Taking the Lead on Health Care
Executives at several major companies say they are fed up at the spiraling increases in health-care costs and are taking matters into their own hands—with a little help from PacifiCare Health Systems Inc.
On Friday, the Santa Ana, California-based health-services company announced a new type of health-care plan that company executives describe as the first HMO network of physicians, medical groups, and their affiliated hospitals chosen for their affordability as well as for their scores on quality-of-care measures.
Called Value Network Plan, the program is geared toward mid- and large-size employers in eight California counties.
PacifiCare officials claim that in conjunction with other employer incentives, companies can save 4 percent to 15 percent on health-care premiums under the new plan. “As health-care premiums continue to rise, employers and consumers are demanding more value from health plans,” said Brad Bowlus, president and chief executive officer of PacifiCare Health Plans. “The Value Network was developed to create savings for employers and consumers while providing access to a quality network of physicians and hospitals.”
Under the new plan, enrollees will have access to fewer resources: about one-third of the hospitals and one-half of the doctors of a standard HMO, according to a report in the Los Angeles Times.
Value Network members who use providers outside the shrunken network generally will have to pick up the tab themselves, says the report.
Indeed, a number of well-regarded institutions have been excluded from PacifiCare’s new HMO, including Cedars-Sinai Medical Center, UCLA Medical Center, and Children’s Hospital of Los Angeles. However, the trimmed-down roster hasn’t scared away employers. Among those that have already signed up: Wells Fargo, Lockheed Martin, Xerox, and Pitney Bowes, say executives at PacifiCare.
“This is one of the models everybody is looking to,” said Helen Darling, president of the Washington Business Group on Health, which represents 175 major companies in the United States, in the Times article. “There will be some people who embrace it, some who don’t. But I think that’s the direction we’re headed in.”
- Good news and bad news on the jobs front. The unemployment rate unexpectedly fell to 5.6 percent in September, its second straight month of improvement. However, payrolls fell by 43,000, the first time the American economy shed jobs since April, when it lost 21,000 positions.

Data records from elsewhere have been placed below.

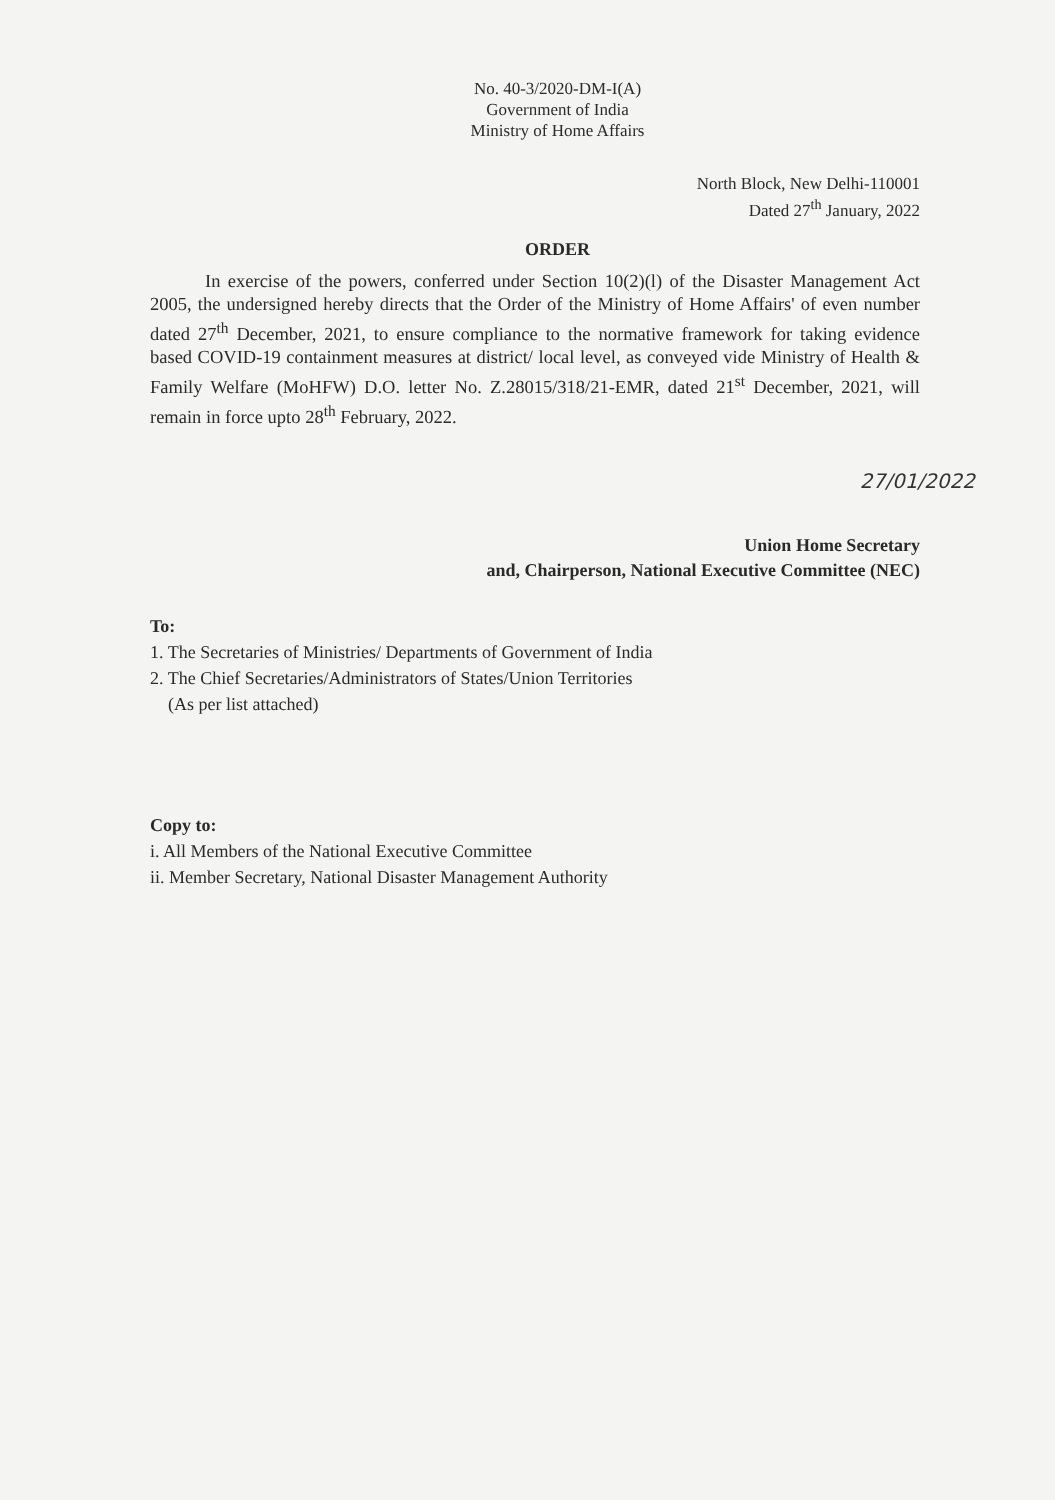No. 40-3/2020-DM-I(A)
Government of India
Ministry of Home Affairs
North Block, New Delhi-110001
Dated 27<sup>th</sup> January, 2022
ORDER
In exercise of the powers, conferred under Section 10(2)(l) of the Disaster Management Act 2005, the undersigned hereby directs that the Order of the Ministry of Home Affairs' of even number dated 27<sup>th</sup> December, 2021, to ensure compliance to the normative framework for taking evidence based COVID-19 containment measures at district/ local level, as conveyed vide Ministry of Health & Family Welfare (MoHFW) D.O. letter No. Z.28015/318/21-EMR, dated 21<sup>st</sup> December, 2021, will remain in force upto 28<sup>th</sup> February, 2022.
27/01/2022
Union Home Secretary
and, Chairperson, National Executive Committee (NEC)
To:
1. The Secretaries of Ministries/ Departments of Government of India
2. The Chief Secretaries/Administrators of States/Union Territories
(As per list attached)
Copy to:
i. All Members of the National Executive Committee
ii. Member Secretary, National Disaster Management Authority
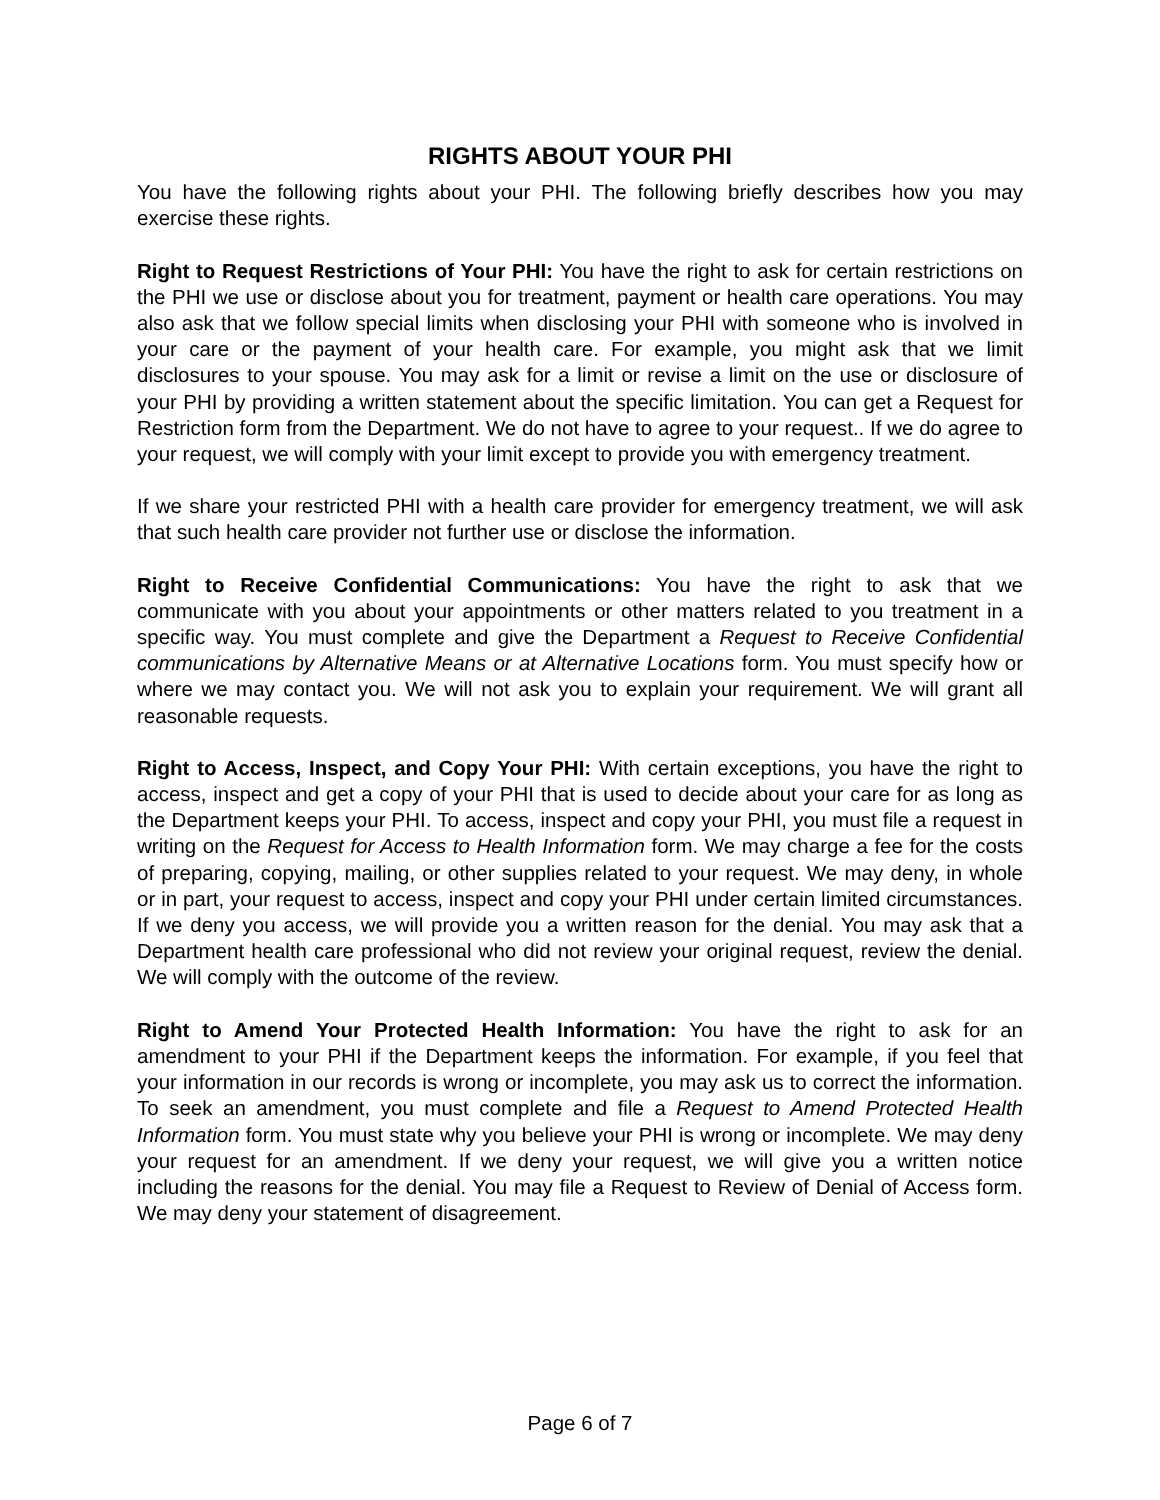RIGHTS ABOUT YOUR PHI
You have the following rights about your PHI. The following briefly describes how you may exercise these rights.
Right to Request Restrictions of Your PHI: You have the right to ask for certain restrictions on the PHI we use or disclose about you for treatment, payment or health care operations. You may also ask that we follow special limits when disclosing your PHI with someone who is involved in your care or the payment of your health care. For example, you might ask that we limit disclosures to your spouse. You may ask for a limit or revise a limit on the use or disclosure of your PHI by providing a written statement about the specific limitation. You can get a Request for Restriction form from the Department. We do not have to agree to your request.. If we do agree to your request, we will comply with your limit except to provide you with emergency treatment.
If we share your restricted PHI with a health care provider for emergency treatment, we will ask that such health care provider not further use or disclose the information.
Right to Receive Confidential Communications: You have the right to ask that we communicate with you about your appointments or other matters related to you treatment in a specific way. You must complete and give the Department a Request to Receive Confidential communications by Alternative Means or at Alternative Locations form. You must specify how or where we may contact you. We will not ask you to explain your requirement. We will grant all reasonable requests.
Right to Access, Inspect, and Copy Your PHI: With certain exceptions, you have the right to access, inspect and get a copy of your PHI that is used to decide about your care for as long as the Department keeps your PHI. To access, inspect and copy your PHI, you must file a request in writing on the Request for Access to Health Information form. We may charge a fee for the costs of preparing, copying, mailing, or other supplies related to your request. We may deny, in whole or in part, your request to access, inspect and copy your PHI under certain limited circumstances. If we deny you access, we will provide you a written reason for the denial. You may ask that a Department health care professional who did not review your original request, review the denial. We will comply with the outcome of the review.
Right to Amend Your Protected Health Information: You have the right to ask for an amendment to your PHI if the Department keeps the information. For example, if you feel that your information in our records is wrong or incomplete, you may ask us to correct the information. To seek an amendment, you must complete and file a Request to Amend Protected Health Information form. You must state why you believe your PHI is wrong or incomplete. We may deny your request for an amendment. If we deny your request, we will give you a written notice including the reasons for the denial. You may file a Request to Review of Denial of Access form. We may deny your statement of disagreement.
Page 6 of 7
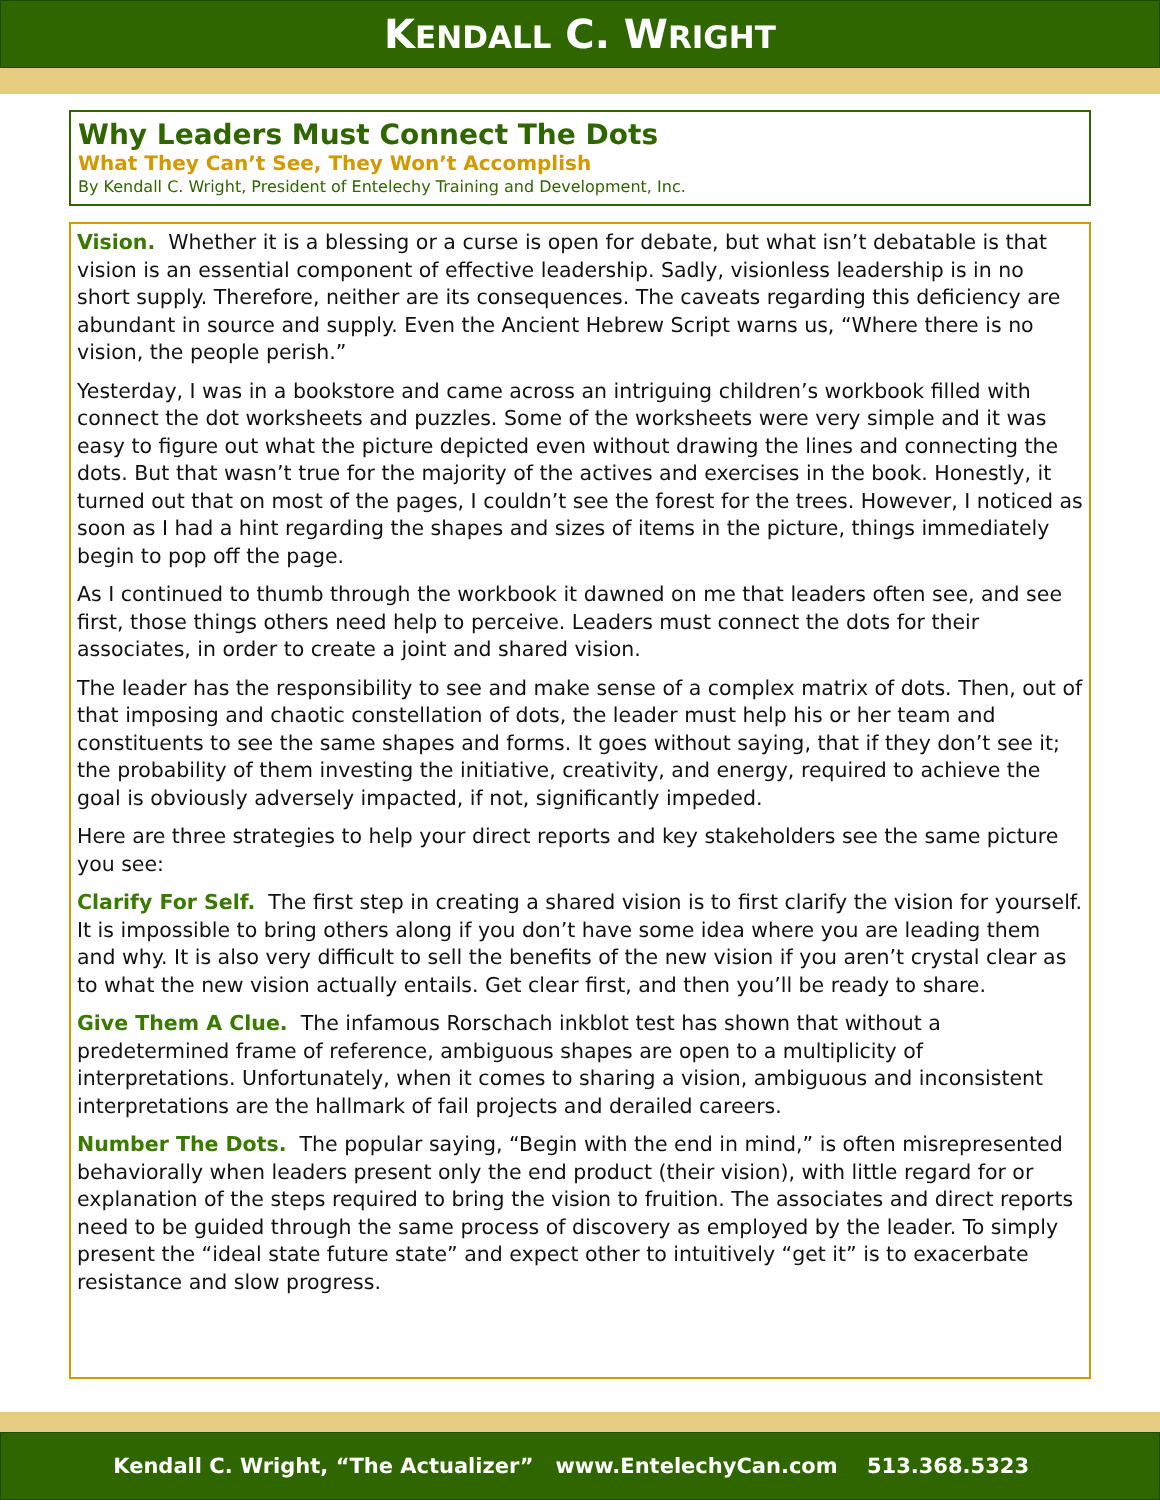KENDALL C. WRIGHT
Why Leaders Must Connect The Dots
What They Can’t See, They Won’t Accomplish
By Kendall C. Wright, President of Entelechy Training and Development, Inc.
Vision. Whether it is a blessing or a curse is open for debate, but what isn’t debatable is that vision is an essential component of effective leadership. Sadly, visionless leadership is in no short supply. Therefore, neither are its consequences. The caveats regarding this deficiency are abundant in source and supply. Even the Ancient Hebrew Script warns us, “Where there is no vision, the people perish.”
Yesterday, I was in a bookstore and came across an intriguing children’s workbook filled with connect the dot worksheets and puzzles. Some of the worksheets were very simple and it was easy to figure out what the picture depicted even without drawing the lines and connecting the dots. But that wasn’t true for the majority of the actives and exercises in the book. Honestly, it turned out that on most of the pages, I couldn’t see the forest for the trees. However, I noticed as soon as I had a hint regarding the shapes and sizes of items in the picture, things immediately begin to pop off the page.
As I continued to thumb through the workbook it dawned on me that leaders often see, and see first, those things others need help to perceive. Leaders must connect the dots for their associates, in order to create a joint and shared vision.
The leader has the responsibility to see and make sense of a complex matrix of dots. Then, out of that imposing and chaotic constellation of dots, the leader must help his or her team and constituents to see the same shapes and forms. It goes without saying, that if they don’t see it; the probability of them investing the initiative, creativity, and energy, required to achieve the goal is obviously adversely impacted, if not, significantly impeded.
Here are three strategies to help your direct reports and key stakeholders see the same picture you see:
Clarify For Self. The first step in creating a shared vision is to first clarify the vision for yourself. It is impossible to bring others along if you don’t have some idea where you are leading them and why. It is also very difficult to sell the benefits of the new vision if you aren’t crystal clear as to what the new vision actually entails. Get clear first, and then you’ll be ready to share.
Give Them A Clue. The infamous Rorschach inkblot test has shown that without a predetermined frame of reference, ambiguous shapes are open to a multiplicity of interpretations. Unfortunately, when it comes to sharing a vision, ambiguous and inconsistent interpretations are the hallmark of fail projects and derailed careers.
Number The Dots. The popular saying, “Begin with the end in mind,” is often misrepresented behaviorally when leaders present only the end product (their vision), with little regard for or explanation of the steps required to bring the vision to fruition. The associates and direct reports need to be guided through the same process of discovery as employed by the leader. To simply present the “ideal state future state” and expect other to intuitively “get it” is to exacerbate resistance and slow progress.
Kendall C. Wright, “The Actualizer” www.EntelechyCan.com 513.368.5323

Doing their part to lower the unemployment rate, officials at DaimlerChrysler AG announced on Friday that they were adding a third shift of workers at Chrysler’s Warren Truck Assembly Plant outside Detroit to help meet strong demand for its Ram full-size pickup truck. The additional shift will result in the addition of 1,000 jobs at the plant. (CFO PeerMetrix: Though GM and Ford are gaining, DaimlerChrysler still leads both of those Detroit rivals in cost management.)
- Lawyers for former Tyco International CFO Mark Swartz Friday proposed using $5 million he received from a deferred compensation plan to secure his $50 million bail bond. This is an alternative to the 500,000 Tyco shares Swartz initially planned to offer as collateral. Judge Michael Obus of the New York State Supreme Court in Manhattan ruled last week that Swartz has until October 11 to either prove that the stock he offered wasn’t received via criminal activity or come up with another source of funds for the collateral.